South Korea charged through the Covid era. According to OECD data, it saw the best economic performance in the G20 in 2020 apart from China and Turkey. In 2021, previously struggling economies caught up, but South Korea maintained its growth lead over fellow top exporters Japan and Germany.

This galloping performance was mounted on the back of its key export, semiconductors – the components that represent the guts of a fast-digitizing global economy and which earn some 20% of South Korea’s export sector’s revenues.

The country boasts a world-beating eco-system down the Suwon-Pyeontaek industrial corridor south of Seoul, built around the two domestic memory chip colossi, Samsung Electronics and SK hynix.  

Samsung soared through the global pandemic as demand for semiconductors skyrocketed. Image: AFP

This deep pool of assets makes South Korea – along with Taiwan, home of key non-memory foundry player TSMC – one of the two pillars of the leading-edge international semiconductor sector.

Demand for chips – as well as mobile devices and other electronic gadgets which South Korea produces – surged due to the pandemic’s work and play at home trend.

The main culprit of the IMF’s gloomier outlook is the war in Ukraine, which has flung further fuel upon extant inflationary fires. The IMF hiked 2022’s year’s inflation outlook for South Korea to 4% from an earlier estimate of 3.1%.

Records from a data source
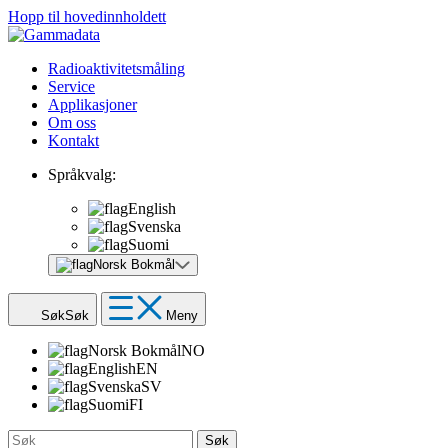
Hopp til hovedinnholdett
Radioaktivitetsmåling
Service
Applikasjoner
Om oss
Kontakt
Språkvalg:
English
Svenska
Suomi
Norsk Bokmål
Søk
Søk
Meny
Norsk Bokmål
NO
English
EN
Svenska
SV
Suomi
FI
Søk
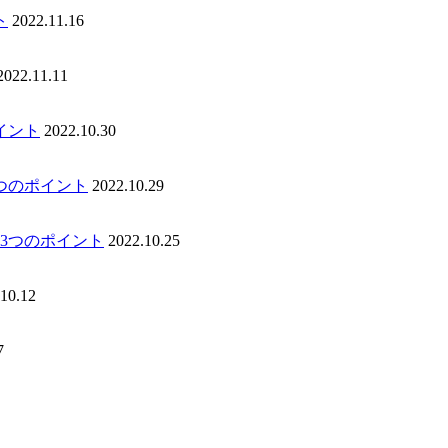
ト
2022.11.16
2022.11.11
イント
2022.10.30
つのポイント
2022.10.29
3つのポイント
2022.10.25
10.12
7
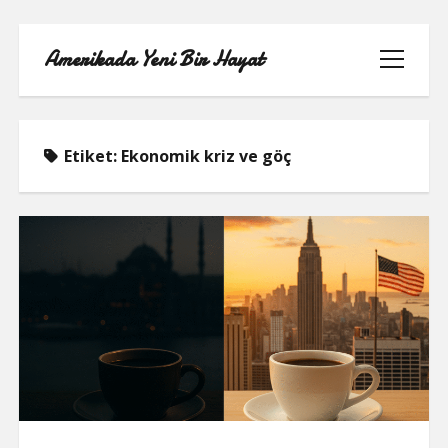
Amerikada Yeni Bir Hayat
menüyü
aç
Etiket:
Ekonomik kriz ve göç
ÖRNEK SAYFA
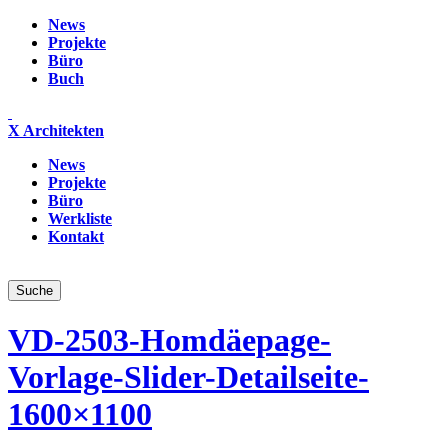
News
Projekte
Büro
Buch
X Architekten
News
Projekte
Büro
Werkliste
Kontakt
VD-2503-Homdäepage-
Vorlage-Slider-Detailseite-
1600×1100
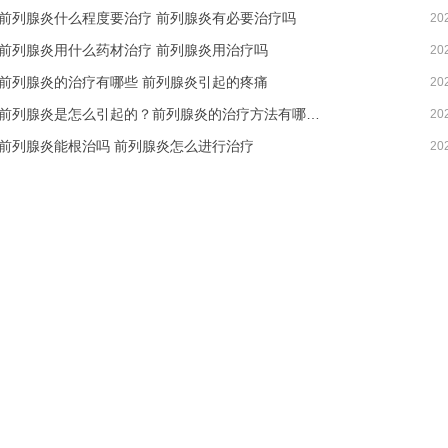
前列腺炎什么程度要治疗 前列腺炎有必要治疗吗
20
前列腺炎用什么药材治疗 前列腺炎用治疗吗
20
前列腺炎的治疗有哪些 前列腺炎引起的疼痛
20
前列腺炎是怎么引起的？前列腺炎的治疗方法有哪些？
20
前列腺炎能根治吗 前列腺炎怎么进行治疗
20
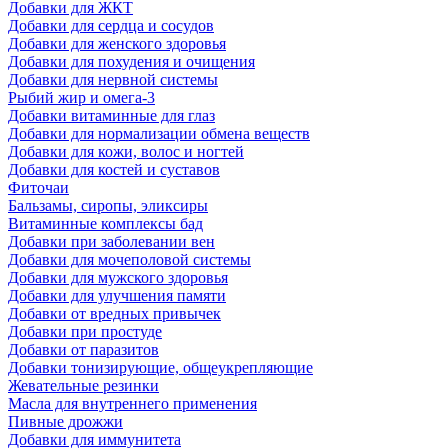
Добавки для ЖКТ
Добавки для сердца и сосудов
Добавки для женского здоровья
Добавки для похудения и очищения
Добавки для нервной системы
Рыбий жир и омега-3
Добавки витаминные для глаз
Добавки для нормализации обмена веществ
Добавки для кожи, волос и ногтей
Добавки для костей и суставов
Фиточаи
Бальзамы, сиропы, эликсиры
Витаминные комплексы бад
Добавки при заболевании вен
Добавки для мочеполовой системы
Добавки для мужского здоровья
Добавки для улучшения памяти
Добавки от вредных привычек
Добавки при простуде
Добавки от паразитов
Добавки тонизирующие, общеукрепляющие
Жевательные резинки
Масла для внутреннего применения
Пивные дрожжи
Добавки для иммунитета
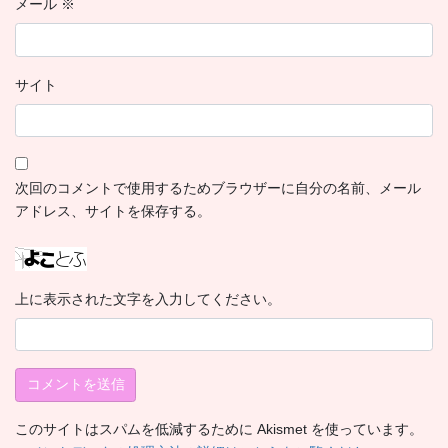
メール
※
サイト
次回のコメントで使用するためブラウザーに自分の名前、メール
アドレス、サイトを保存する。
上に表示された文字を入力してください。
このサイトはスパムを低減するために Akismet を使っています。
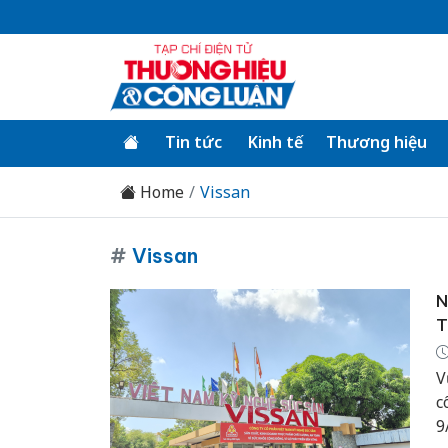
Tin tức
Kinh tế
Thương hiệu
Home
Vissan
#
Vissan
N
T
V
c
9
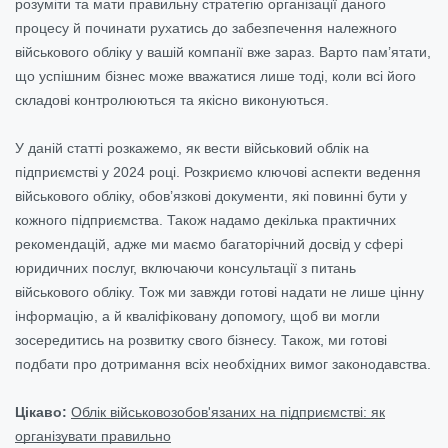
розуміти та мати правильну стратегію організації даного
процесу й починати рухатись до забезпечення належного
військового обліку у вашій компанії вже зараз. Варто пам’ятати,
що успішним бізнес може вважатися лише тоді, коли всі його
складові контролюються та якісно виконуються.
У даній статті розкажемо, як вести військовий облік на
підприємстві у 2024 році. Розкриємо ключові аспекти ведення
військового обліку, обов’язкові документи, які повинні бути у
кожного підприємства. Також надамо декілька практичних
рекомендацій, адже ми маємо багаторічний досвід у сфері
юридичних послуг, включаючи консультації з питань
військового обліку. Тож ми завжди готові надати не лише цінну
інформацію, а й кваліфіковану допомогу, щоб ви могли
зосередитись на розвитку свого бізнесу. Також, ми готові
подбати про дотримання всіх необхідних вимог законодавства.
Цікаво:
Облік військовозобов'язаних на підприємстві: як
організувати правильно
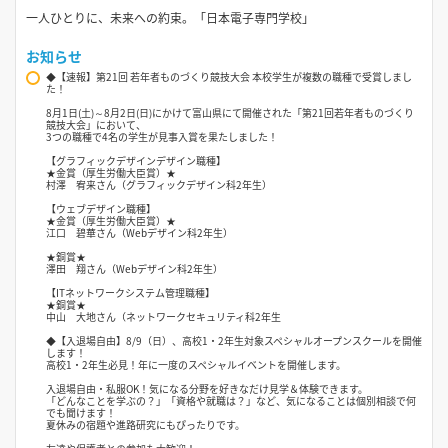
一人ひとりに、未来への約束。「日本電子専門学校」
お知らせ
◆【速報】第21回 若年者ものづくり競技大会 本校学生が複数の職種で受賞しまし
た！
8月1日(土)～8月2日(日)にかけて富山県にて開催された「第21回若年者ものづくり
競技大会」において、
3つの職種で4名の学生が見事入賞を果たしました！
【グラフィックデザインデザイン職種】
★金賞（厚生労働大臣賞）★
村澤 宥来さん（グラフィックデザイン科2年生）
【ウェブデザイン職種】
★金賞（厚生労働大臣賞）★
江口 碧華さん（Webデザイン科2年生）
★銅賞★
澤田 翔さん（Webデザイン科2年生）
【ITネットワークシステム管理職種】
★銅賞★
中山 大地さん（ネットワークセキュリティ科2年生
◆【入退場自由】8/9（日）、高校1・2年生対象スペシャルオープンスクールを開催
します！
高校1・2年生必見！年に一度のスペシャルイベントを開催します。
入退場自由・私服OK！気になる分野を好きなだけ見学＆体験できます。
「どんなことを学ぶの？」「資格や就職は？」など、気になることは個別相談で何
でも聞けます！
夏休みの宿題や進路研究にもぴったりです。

REQUIREMENT A
Answer these questions from the passage on South Korea's economy:
(i) Which two G20 economies performed better than South Korea in 2020?
(ii) About what share of South Korea's export sector revenues do semiconductors earn?
(iii) To what figure did the IMF raise its 2022 inflation outlook for South Korea?
REQUIREMENT B
From the passage on South Korea's economy, set down the part that begins at the words "The country boasts" and stops after the words "estimate of 3.1%.".
REQUIREMENT C
Take the passage on South Korea's economy further, starting after its final sentence.
The rows are separate material and have no connection to the passage on South Korea's economy.

WRITTEN ANSWER A
(i) China and Turkey
(ii) Some 20%
(iii) 4%, up from an earlier estimate of 3.1%

WRITTEN ANSWER B
The country boasts a world-beating eco-system down the Suwon-Pyeontaek industrial corridor south of Seoul, built around the two domestic memory chip colossi, Samsung Electronics and SK hynix.  

Samsung soared through the global pandemic as demand for semiconductors skyrocketed. Image: AFP

This deep pool of assets makes South Korea – along with Taiwan, home of key non-memory foundry player TSMC – one of the two pillars of the leading-edge international semiconductor sector.

Demand for chips – as well as mobile devices and other electronic gadgets which South Korea produces – surged due to the pandemic’s work and play at home trend.

The main culprit of the IMF’s gloomier outlook is the war in Ukraine, which has flung further fuel upon extant inflationary fires. The IMF hiked 2022’s year’s inflation outlook for South Korea to 4% from an earlier estimate of 3.1%.

WRITTEN ANSWER C
On a monthly basis, Korean consumer prices soared 4.1% in March year-on-year – the first time in over a decade that consumer prices topped 4%, according to Yonhap news wire. That marked an acceleration from the 3.7% rise seen in February.

Even so, according to a February OECD estimate of the inflation rates of its 38 member countries, Korea is ahead of the pack. With a core inflation rate of 3.7%, it is doing a lot better than its peers in the “rich nations’ club”, which have an average rate of 7.7%.

However, all things being equal, South Korea is not only benefitting from global economic trends like digitization; it is also exposed to global economic vulnerabilities.

In stark contrast to its highly efficient export machine, South Koreans are at the mercy of an inefficient and therefore expensive agriculture and agricultural distribution sector.

But the country is also vulnerable to imported inflation: It is a net energy importer, and its metal-bashers must ship in capital goods and components to churn out exports including autos, petrochemicals, displays and ships, as well as chips and devices.

Officialdom is doing what it can to tame the price surge. The BOK raised its key policy rate by a quarter percentage point to 1.5% last week, marking the fourth hike in nine months.

However, there is another key dynamic that the BOK must constantly consider: A high level of household debts, a perennial Achilles Heel of the consumer economy.

The country’s household debt hit a record $1.56 trillion last year. That figure rose to 106.7% of GDP in the third quarter of 2021 – up from 105.8% of GDP in the second quarter of that year.

Another drag factor is the country’s Covid-19 situation.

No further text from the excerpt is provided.